I am trying to bind the default functionality of the up and down arrow keys in zsh to something else. I.e. Now when I press up, it basically shows me the previous command and when I press up again it shows me the command before that. I would like to bind this functionality to another key (say ^k and ^j). So the bind would look like:
bindkey '^k' up-line-or-history
bindkey '^j' down-line-or-history
However, I was searching around and found many possibilities: up-line, up-line-or-history etc. Which mappings are the default used by zsh for the up and down arrow keys ? I'm guessing its up-line-or-history and down-line-or-history but I can't be too sure.
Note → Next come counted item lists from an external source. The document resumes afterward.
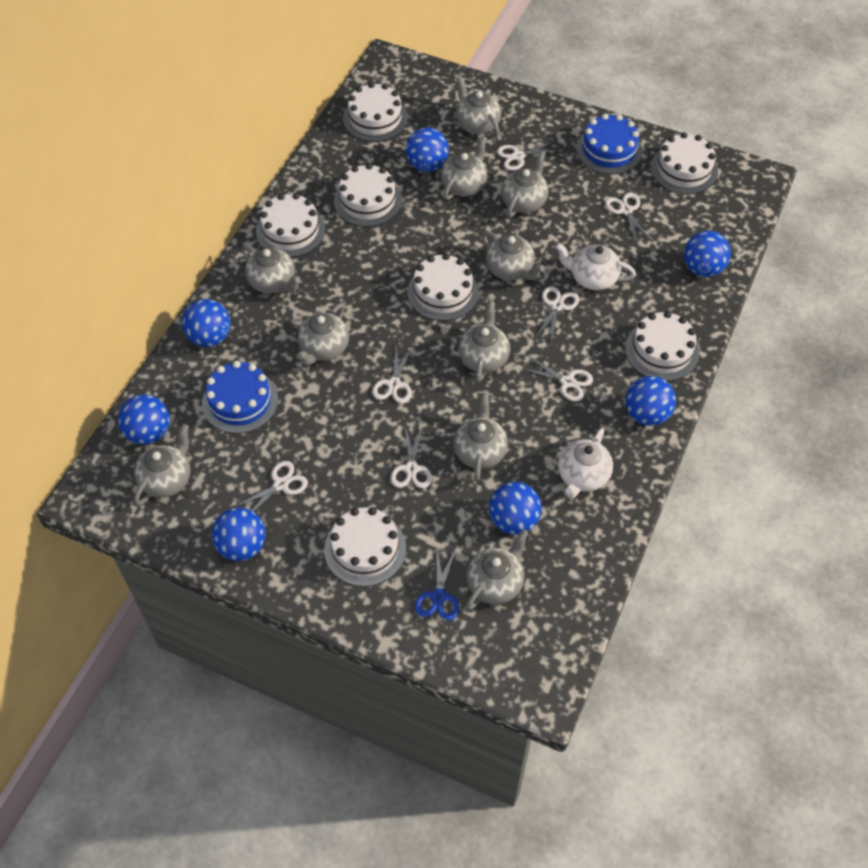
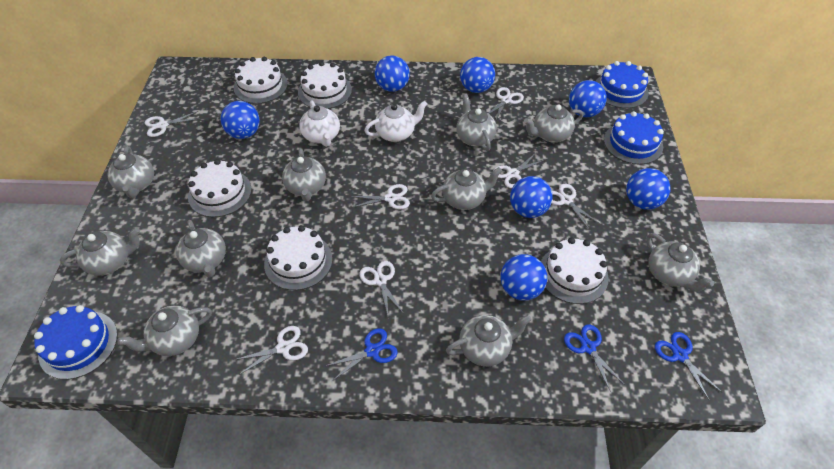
blue cake: 2 -> 3
blue scissors: 1 -> 3
white cake: 7 -> 5

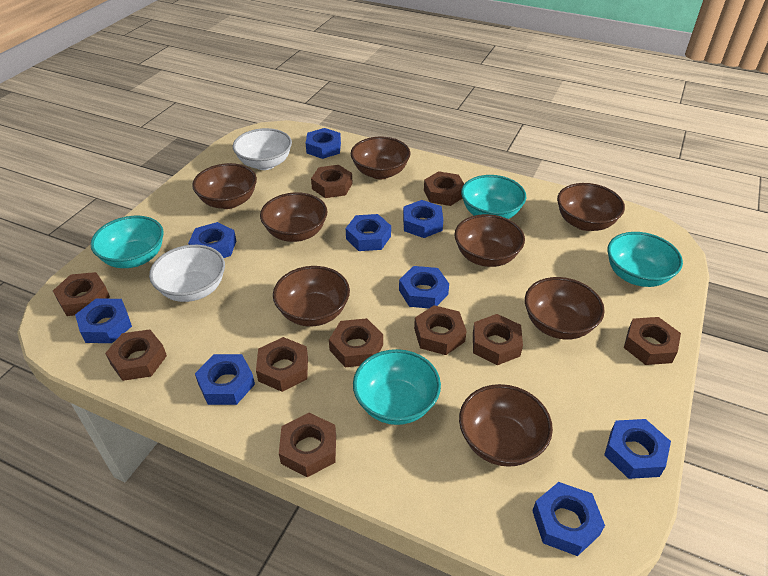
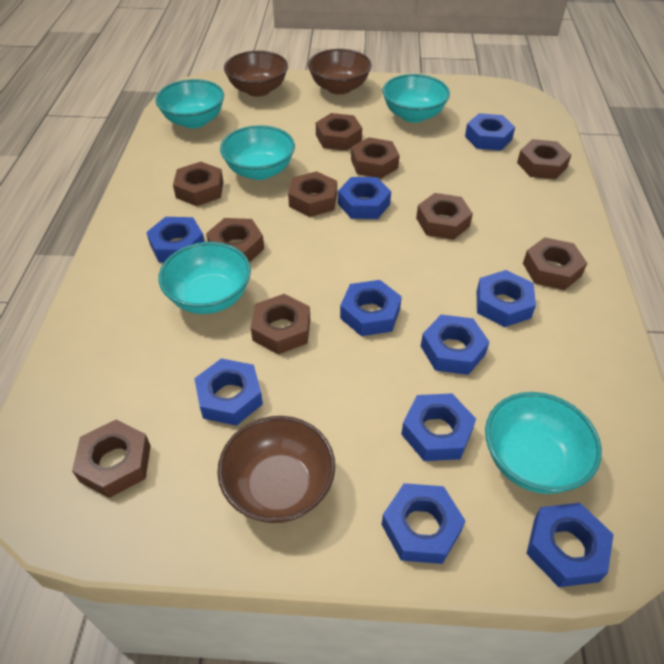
blue nut: 9 -> 10
brown bowl: 8 -> 3
turquoise bowl: 4 -> 5
white bowl: 2 -> 0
Version: zsh 5.7.1 (x86_64-apple-darwin19.0)
up-line
is unbound by default; from man zshzle
up-line (unbound) (unbound) (unbound)
which you can confirm by grepping for up-line
in the output of bindkeys
:
% bindkey | grep up-line
"^P" up-line-or-history
"^[OA" up-line-or-history
"^[[A" up-line-or-history
The documentation mentions that up-line-history
is bound to ^P
and up-arrow:
up-line-or-history (^P ESC-[A) (k) (ESC-[A)
Both ^[OA
and ^[[A
refer to the up-arrow key; I believe the duplication depends on your terminal emulator's settings, with the sequence generated by up-arrow depending on the "mode" of the terminal.